> _Text block_:
□ □ □ □ □ □ □

The standard for nose tackles was probably set by Ted Washington.  At 6’5″, 365 lbs., Washington was an immovable man-mountain.  One AFC personnel director said that Washington “was huge, had long arms, and you couldn’t budge him.  He could hold off a 320 lb. lineman with one hand and make the tackle with the other”.

Current notable 3-4 nose tackles include the Steelers’ own Casey Hampton (6’1″, 325 lbs.), the Chargers’ Jamal Williams (6’2″, 348 lbs.), the Browns’ Shaun Rogers (6’4″, 350 lbs.), and the Ravens’ Haloti Ngata (6’4″, 345 lbs.).  Hampton is smaller than the others, but his low center of gravity and powerful legs allow him to generate tremendous leverage.

As a side note, you may have noticed that the AFC North is filled with big, powerful nose tackles.  This is why Sean Mahan was not a viable center for the Steelers.  He just wasn’t big enough to handle the huge nose tackles that he had to face in the AFC North.

The thing that makes it even harder to find a potential 3-4 nose tackle is that most colleges play a 4-3 defense.  Few college players have experience holding the point of attack.  Instead, most college tackles are asked to penetrate gaps and provide a pass rush.  They are skilled in moving forward, and are seldom asked to stand firm.

In the 2009 draft, there are only a handful of potential NFL nose tackles.  Two of them play for Boston College.

Boston College’s B.J. Raji is the top defensive tackle in the entire draft.  At 6’2″ and 334 lbs., he is viewed as a good candidate for either a 3-4 or a 4-3 scheme.  Raji dominated linemen at the Senior Bowl.  At Senior Bowl practices, he dominated highly rated offensive linemen Alex Mack and Max Unger.

□ □ □ □ □ □ □

> _Brief 1_: List every player in the passage on nose tackles whose height and weight are given, with those figures.
> _Brief 2_:
Answer these from the passage on nose tackles:
(a) Which defense do most colleges play?
(b) According to the passage, why was Sean Mahan not a viable center for the Steelers?
(c) Which offensive linemen did Raji dominate at Senior Bowl practices?
> _Brief 3_: Extend the passage on nose tackles, picking up after its last sentence.
The lines that follow come from a separate source.

□ □ □ □ □ □ □

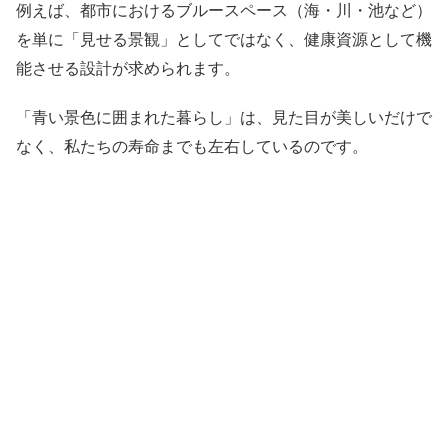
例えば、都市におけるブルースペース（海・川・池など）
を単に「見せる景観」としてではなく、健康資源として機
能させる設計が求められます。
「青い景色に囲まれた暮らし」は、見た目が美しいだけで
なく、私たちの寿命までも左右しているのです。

□ □ □ □ □ □ □

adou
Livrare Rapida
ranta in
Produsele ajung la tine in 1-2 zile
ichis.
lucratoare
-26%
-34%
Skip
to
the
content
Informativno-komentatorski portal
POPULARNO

□ □ □ □ □ □ □

> _Expected output 1_:
Ted Washington: 6'5", 365 lbs.
Casey Hampton: 6'1", 325 lbs.
Jamal Williams: 6'2", 348 lbs.
Shaun Rogers: 6'4", 350 lbs.
Haloti Ngata: 6'4", 345 lbs.
B.J. Raji: 6'2", 334 lbs.

> _Expected output 2_:
(a) A 4-3 defense.
(b) He wasn't big enough to handle the huge nose tackles he had to face in the AFC North.
(c) Alex Mack and Max Unger.

> _Expected output 3_:
Raji’s Boston College teammate, Ron Brace, is also viewed as a potential 3-4 nose tackle.  Brace is 6’3″ and 329 lbs.  However, because he played next to Raji, Brace never had to face double-teams.  It is unclear how well he will handle the double team.  Moreover, Brace had recurring back injuries in 2008.  That is not a good sign for someone his size.

Sammie Lee Hill of Division II Stillman (Alabama) College is considered another nose tackle prospect.  Hill is 6’4″ and 328 lbs.  However, the caliber of competition that he played against raises questions as to whether Hill can hold his ground against NFL linemen.

Michigan’s Terrance Taylor (6’0″, 308) was once viewed as a decent nose tackle candidate.  However, Taylor struggled in the East-West Shrine Game.  That raised questions in some scouts’ minds.  Additionally, Taylors’ conditioning has been questioned.

As we said earlier, top tier nose tackle candidates are rare.  Three of the four candidates mentioned above have significant question marks, and only Raji is viewed as a “sure thing”. Raji will probably be drafted in the top 10 picks, and will not be a candidate for the Steelers.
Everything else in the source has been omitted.